Because moisture removal is at the essence of the oven’s function, dialing in moisture control is a critical factor.
“If you know how much moisture is in the product — or the oven itself — you can predict the moisture level in the food and get better uniformity and even shelf life,” Mr. Kauffman suggested.
AMF offers a feature for baking by moisture or humidity, which gauges the water vapor inside the oven.
“When you know what that level is, you can get the product weights right, and it’s the same every single day,” he said.
Mr. Knott said humidity control is a relatively new practice, especially from a cost standpoint.

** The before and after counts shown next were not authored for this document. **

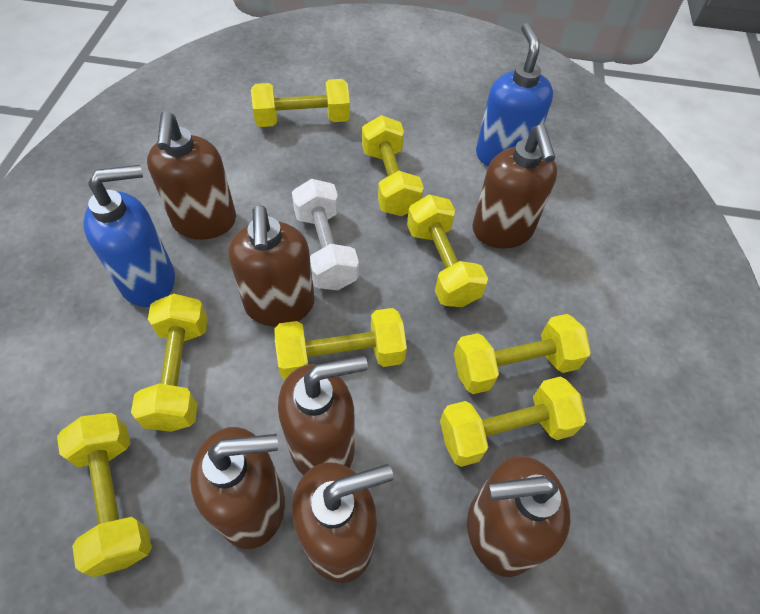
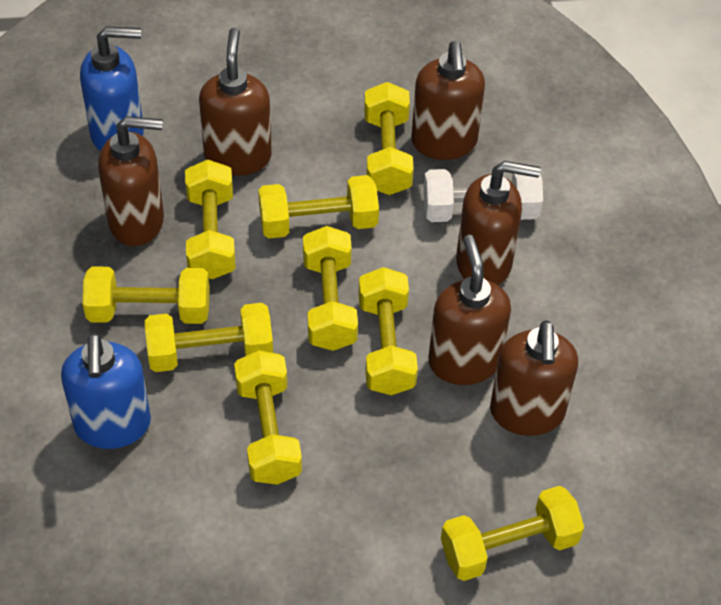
brown soap dispenser: [147,111,236,239] [190,427,285,549] [228,206,314,326] [278,356,368,476] [292,462,394,583] [467,456,570,577] [472,124,557,248] = 7 -> [98,116,164,246] [199,28,272,176] [411,41,485,160] [428,235,511,385] [456,161,541,285] [490,320,578,436] = 6
yellow dumbbell: [57,413,152,577] [131,294,208,432] [251,79,350,127] [274,308,407,380] [362,115,424,216] [407,195,488,307] [440,376,586,467] [454,314,591,394] = 8 -> [83,266,209,324] [145,303,273,372] [185,159,236,279] [234,350,302,485] [258,175,379,239] [303,226,358,351] [358,267,418,395] [364,82,414,195] [441,486,584,581] = 9

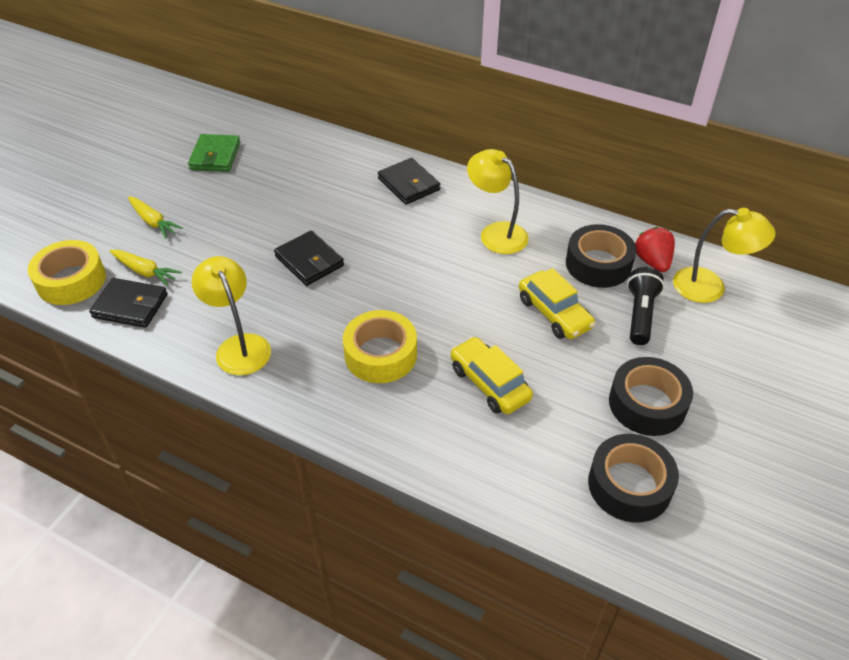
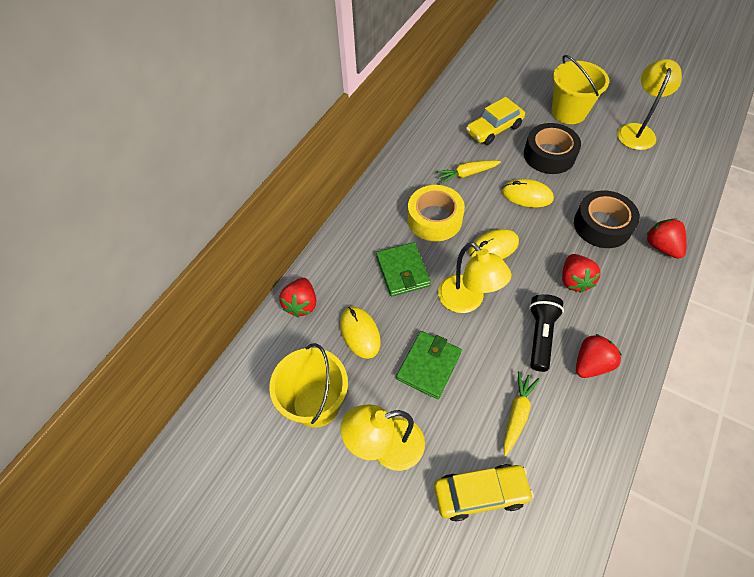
black tape: [566,224,636,288] [588,434,679,523] [609,357,693,436] = 3 -> [524,123,581,174] [574,190,640,248] = 2
black wallet: [89,278,168,328] [274,230,344,286] [378,158,440,205] = 3 -> none = 0
green wallet: [188,134,240,172] = 1 -> [376,242,431,296] [396,331,462,399] = 2
red strawberry: [635,227,675,272] = 1 -> [279,278,316,317] [562,254,601,293] [576,334,622,378] [646,218,687,259] = 4
yellow bucket: none = 0 -> [269,343,348,428] [552,55,609,124] = 2
yellow mouse: none = 0 -> [340,307,381,359] [469,229,519,259] [502,179,554,207] = 3
yellow tape: [28,240,106,305] [343,310,417,383] = 2 -> [408,185,465,241] = 1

“It’s more available to bakers today than it was 10 or 15 years ago,” he said. “Now, we can measure the number and actually control the moisture in the bake chamber to set a repeatable number for a more consistent product.”
Mr. Stockton agreed that maintaining proper humidity is on the forefront of the latest benefits in oven controls.
“Humidity has become more important, as to the grams per kilogram of water in the air,” he said, “because it enhances the transfer of heat into the product itself as well as assisting in controlling or stabilizing the pre-set oven parameters, and it could actually change the parameters.”
Damper controls also have become a more readily available oven feature. Bakers used to tinker with the damper to stick with a standard temperature, but now they can fine-tune those settings for enhanced control over moisture.
“Controlling positioning of dampers and other mechanical adjustments typically made by operators drastically reduces the possibility of human error,” Mr. Johnson said.
And it’s not just about the moisture that’s coming out of the food. Inserting steam into the oven can affect the look and texture of the product, especially for hearth-style artisan bread.
“How to distribute the steam, when and how to deliver it, and how to control the steam zone has evolved over the years to where the baker has a lot more control to get the crust the way they really want, over the way it was done in the past,” Mr. Morabito said.
By injecting steam into an oven via distribution piping, misting or sprays early in the S-curve, bakers can control the expansion of artisan products’ crusts like Kaiser rolls or hoagie rolls.
“We have a steam curtain — a physical curtain — to block the steam and keep it in a particular zone if the baker so desires to do that,” Mr. Morabito said. “Or for some products, the baker might want the steam to migrate down and burn off to give the product a nice bloom and shape.”
Conversely, using steam at the end of the cycle adds a sheen to the finished product.
“Some of our customers use a mister or spray at the discharge end of the process to give it a beautiful shine,” Mr. Morabito observed.